I had solved my problem,var debug,find that the rootCert.pfx is the problem,program create it when run the app the first time,but when run it secondly,it try to load it,but it fail,so my method is changing the rootCert.pfx format using openssl,just below,and it works:(find method from other website): I had the same problem on Windows 8 and Server 2012/2012 R2 with two new certificates I recently received. On Windows 10, the problem no longer occurs (but that does not help me, as the code manipulating the certificate is used on a server). While the solution of Joe Strommen in principle works, the different private key model would require massive change to the code using the certificates. I find that a better solution is to convert the private key from CNG to RSA, as explained by Remy Blok here. Remy uses OpenSSL and two older tools to accomplish the private key conversion, we wanted to automate it and developed an OpenSSL-only solution. Given MYCERT.pfx with private key password MYPWD in CNG format, these are the steps to get a new CONVERTED.pfx with private key in RSA format and same password: Extract public keys, full certificate chain: OpenSSL pkcs12 -in "MYCERT.pfx" -nokeys -out "MYCERT.cer" -passin "pass:MYPWD" Extract private key: OpenSSL pkcs12 -in "MYCERT.pfx" -nocerts –out “MYCERT.pem" -passin "pass:MYPWD" -passout "pass:MYPWD" Convert private key to RSA format: OpenSSL rsa -inform PEM -in "MYCERT.pem" -out "MYCERT.rsa" -passin "pass:MYPWD" -passout "pass:MYPWD" Merge public keys with RSA private key to new PFX: OpenSSL pkcs12 -export -in "MYCERT.cer" -inkey "MYCERT.rsa" -out "CONVERTED.pfx" -passin "pass:MYPWD" -passout "pass:MYPWD" If you load the converted pfx or import it in the Windows certificate store instead of the CNG format pfx, the problem goes away and the C# code does not need to change. One additional gotcha that I encountered when automating this: we use long generated passwords for the private key and the password may contain ". For the OpenSSL command line, " characters inside the password must be escaped as "".

juraj111 commented 4 years ago

Thanks for your comment. It seems that my problem is a bit different, because: 1) I am using Windows 10 2) Even if I delete the rootCert.pfx after the first run, the problem does not disappear...

juraj111 commented 4 years ago

I have tried toset proxyServer.ReuseSocket to false

Now on the second run (while completely turning off and on the program in between) get an Exception.... which really sounds like proxyServer does not free up ports when stopping...
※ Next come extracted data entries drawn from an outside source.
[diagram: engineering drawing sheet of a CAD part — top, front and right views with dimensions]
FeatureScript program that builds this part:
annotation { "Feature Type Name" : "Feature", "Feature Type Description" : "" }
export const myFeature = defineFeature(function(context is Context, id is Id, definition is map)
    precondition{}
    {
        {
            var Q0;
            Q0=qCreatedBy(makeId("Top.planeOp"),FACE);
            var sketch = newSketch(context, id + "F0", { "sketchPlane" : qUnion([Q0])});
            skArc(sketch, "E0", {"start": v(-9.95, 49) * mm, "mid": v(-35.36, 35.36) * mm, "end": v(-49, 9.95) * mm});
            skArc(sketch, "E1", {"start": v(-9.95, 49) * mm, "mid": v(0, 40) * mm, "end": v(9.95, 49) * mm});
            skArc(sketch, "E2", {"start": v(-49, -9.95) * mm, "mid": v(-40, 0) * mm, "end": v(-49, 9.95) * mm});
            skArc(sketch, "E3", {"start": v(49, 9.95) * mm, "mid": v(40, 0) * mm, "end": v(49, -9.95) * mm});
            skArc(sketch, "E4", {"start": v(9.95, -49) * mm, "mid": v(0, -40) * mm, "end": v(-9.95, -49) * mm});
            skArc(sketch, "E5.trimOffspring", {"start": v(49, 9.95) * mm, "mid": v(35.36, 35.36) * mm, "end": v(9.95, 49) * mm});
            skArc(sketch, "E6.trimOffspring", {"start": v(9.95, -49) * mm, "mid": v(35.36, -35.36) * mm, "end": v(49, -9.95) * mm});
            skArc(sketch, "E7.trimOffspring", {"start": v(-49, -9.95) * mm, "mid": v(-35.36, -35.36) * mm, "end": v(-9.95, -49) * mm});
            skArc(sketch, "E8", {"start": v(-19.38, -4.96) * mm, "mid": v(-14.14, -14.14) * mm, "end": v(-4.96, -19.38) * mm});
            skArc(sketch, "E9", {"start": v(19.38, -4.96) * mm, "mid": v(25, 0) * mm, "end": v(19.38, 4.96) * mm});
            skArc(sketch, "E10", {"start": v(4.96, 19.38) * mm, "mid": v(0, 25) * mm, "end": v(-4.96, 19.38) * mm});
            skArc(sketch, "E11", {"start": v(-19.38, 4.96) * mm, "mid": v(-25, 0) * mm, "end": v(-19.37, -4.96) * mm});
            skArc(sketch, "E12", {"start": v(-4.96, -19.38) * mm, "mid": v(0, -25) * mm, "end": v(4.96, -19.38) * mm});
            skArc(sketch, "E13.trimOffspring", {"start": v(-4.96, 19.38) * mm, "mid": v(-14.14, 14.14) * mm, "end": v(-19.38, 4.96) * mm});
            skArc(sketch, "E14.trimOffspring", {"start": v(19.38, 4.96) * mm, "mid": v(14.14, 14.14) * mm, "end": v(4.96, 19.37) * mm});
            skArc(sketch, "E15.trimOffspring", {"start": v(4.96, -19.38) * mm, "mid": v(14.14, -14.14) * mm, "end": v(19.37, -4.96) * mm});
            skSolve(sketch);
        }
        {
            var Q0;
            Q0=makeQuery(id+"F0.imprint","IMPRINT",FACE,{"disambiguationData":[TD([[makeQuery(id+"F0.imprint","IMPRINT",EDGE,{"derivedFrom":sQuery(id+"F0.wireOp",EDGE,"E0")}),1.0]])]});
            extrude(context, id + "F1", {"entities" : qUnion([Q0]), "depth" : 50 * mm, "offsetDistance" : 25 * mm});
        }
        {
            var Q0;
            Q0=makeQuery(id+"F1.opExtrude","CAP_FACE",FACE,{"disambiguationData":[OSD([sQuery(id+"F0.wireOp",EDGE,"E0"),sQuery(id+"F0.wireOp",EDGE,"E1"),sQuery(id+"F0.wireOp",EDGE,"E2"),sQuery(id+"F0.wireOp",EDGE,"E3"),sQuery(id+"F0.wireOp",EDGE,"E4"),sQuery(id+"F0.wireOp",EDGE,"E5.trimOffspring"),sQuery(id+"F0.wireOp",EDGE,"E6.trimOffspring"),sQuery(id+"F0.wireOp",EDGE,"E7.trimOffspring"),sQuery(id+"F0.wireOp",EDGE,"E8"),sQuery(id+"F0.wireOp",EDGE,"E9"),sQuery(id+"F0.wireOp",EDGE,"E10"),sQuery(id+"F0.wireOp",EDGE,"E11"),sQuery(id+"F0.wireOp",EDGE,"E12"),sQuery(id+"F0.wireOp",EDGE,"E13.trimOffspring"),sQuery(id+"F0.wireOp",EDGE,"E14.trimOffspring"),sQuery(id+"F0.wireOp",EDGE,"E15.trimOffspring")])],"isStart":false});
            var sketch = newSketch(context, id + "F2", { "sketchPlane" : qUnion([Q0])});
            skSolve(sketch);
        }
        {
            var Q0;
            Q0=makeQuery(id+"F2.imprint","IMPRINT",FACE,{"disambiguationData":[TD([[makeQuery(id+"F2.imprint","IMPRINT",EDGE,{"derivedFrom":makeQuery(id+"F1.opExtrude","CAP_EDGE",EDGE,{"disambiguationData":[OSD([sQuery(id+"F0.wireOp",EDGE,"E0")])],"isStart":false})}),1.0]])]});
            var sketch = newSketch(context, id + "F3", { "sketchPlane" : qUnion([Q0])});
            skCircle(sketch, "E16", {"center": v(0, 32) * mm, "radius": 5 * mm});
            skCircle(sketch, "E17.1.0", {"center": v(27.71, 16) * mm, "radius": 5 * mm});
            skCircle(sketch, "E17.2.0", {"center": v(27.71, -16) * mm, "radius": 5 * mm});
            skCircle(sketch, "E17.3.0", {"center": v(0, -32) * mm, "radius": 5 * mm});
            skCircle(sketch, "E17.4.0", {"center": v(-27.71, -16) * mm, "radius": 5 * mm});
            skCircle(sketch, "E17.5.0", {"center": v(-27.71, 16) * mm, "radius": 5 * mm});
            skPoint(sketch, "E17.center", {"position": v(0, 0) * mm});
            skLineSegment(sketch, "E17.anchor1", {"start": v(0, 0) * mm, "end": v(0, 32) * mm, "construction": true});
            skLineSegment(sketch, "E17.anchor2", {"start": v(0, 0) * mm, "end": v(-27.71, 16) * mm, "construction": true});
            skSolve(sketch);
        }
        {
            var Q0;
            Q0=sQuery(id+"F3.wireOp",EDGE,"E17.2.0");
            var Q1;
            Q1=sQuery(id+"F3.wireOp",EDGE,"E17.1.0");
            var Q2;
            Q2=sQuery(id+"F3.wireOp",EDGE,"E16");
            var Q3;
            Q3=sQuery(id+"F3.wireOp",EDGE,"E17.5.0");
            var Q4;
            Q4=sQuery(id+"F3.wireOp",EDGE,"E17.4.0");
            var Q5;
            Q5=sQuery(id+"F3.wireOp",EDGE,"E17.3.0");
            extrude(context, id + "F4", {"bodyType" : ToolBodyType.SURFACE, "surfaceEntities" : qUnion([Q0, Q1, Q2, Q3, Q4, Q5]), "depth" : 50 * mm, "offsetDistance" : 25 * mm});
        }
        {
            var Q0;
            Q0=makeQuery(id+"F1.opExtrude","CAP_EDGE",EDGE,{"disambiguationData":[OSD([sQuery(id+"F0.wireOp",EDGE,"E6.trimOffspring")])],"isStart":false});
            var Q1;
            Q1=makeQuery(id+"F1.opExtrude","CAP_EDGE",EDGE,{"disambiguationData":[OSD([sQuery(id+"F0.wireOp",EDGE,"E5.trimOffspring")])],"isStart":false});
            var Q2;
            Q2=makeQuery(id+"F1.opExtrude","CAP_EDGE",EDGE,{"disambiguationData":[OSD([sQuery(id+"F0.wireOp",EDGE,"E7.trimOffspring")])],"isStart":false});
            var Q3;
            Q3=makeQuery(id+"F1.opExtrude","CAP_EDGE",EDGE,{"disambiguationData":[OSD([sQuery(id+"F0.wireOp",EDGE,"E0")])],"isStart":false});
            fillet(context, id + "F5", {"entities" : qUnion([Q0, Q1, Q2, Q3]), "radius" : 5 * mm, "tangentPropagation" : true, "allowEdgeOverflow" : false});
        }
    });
System.Exception: Endpoint Titanium.Web.Proxy.Models.ExplicitProxyEndPoint failed to start. Check inner exception and exception data for details. ---> System.Net.Sockets.SocketException: Only one usage of each socket address (protocol/network address/port) is normally permitted at System.Net.Sockets.Socket.DoBind(EndPoint endPointSnapshot, SocketAddress socketAddress) at System.Net.Sockets.Socket.Bind(EndPoint localEP) at System.Net.Sockets.TcpListener.Start(Int32 backlog) at Titanium.Web.Proxy.ProxyServer.listen(ProxyEndPoint endPoint) --- End of inner exception stack trace --- at Titanium.Web.Proxy.ProxyServer.listen(ProxyEndPoint endPoint) at Titanium.Web.Proxy.ProxyServer.Start() at Titanium.Web.Proxy.Examples.Basic.ProxyController.StartProxy()

bbhxwl commented 4 years ago

I can do it on PC, not on IOS? Never before. Not now

        proxyServer.CertificateManager.RootCertificate = new X509Certificate2(basePath1 + @"rootCert.pfx", string.Empty, X509KeyStorageFlags.Exportable);
         File.WriteAllBytes("ca.cer", proxyServer.CertificateManager.RootCertificate.Export(System.Security.Cryptography.X509Certificates.X509ContentType.Cert));
HughJeffner commented 3 years ago

I had a similar problem and I figured out it was because I spawning a child process that runs after my app is closed. When my app closed, the port was still in use but the owning process was 'detached'. Closing either the client app or the spawned process released the port.

I'm not entirely sure why but spawning the process before starting the proxy prevented that behavior, but the opposite caused the issue above.